(Extracted page text data)
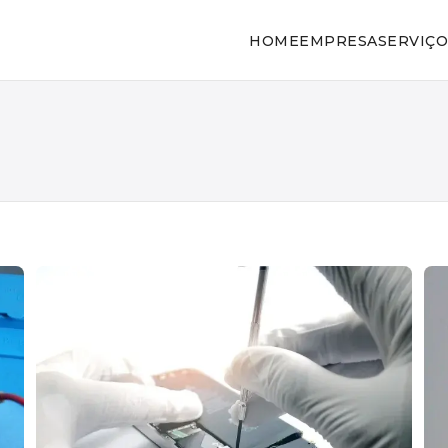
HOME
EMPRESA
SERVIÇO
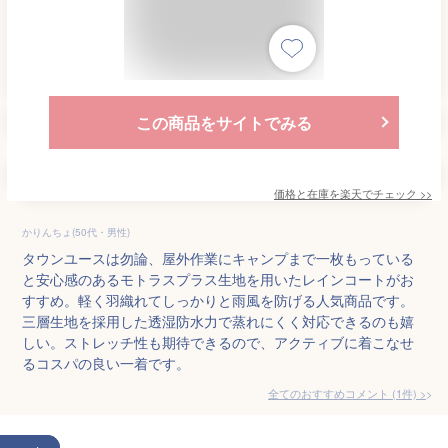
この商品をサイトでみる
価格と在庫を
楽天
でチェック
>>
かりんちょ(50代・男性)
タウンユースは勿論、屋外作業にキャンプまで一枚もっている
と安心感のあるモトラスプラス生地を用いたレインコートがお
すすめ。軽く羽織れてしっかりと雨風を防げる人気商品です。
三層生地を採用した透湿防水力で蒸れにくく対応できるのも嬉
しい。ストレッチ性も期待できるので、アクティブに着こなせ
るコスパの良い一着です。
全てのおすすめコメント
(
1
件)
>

> **BRIEF**
Please write out all the entries above exactly, but leave out the pictures.

> **WORKED SOLUTION**
HOME
EMPRESA
SERVIÇO
この商品をサイトでみる
価格と在庫を
楽天
でチェック
>>
かりんちょ(50代・男性)
タウンユースは勿論、屋外作業にキャンプまで一枚もっている
と安心感のあるモトラスプラス生地を用いたレインコートがお
すすめ。軽く羽織れてしっかりと雨風を防げる人気商品です。
三層生地を採用した透湿防水力で蒸れにくく対応できるのも嬉
しい。ストレッチ性も期待できるので、アクティブに着こなせ
るコスパの良い一着です。
全てのおすすめコメント
(
1
件)
>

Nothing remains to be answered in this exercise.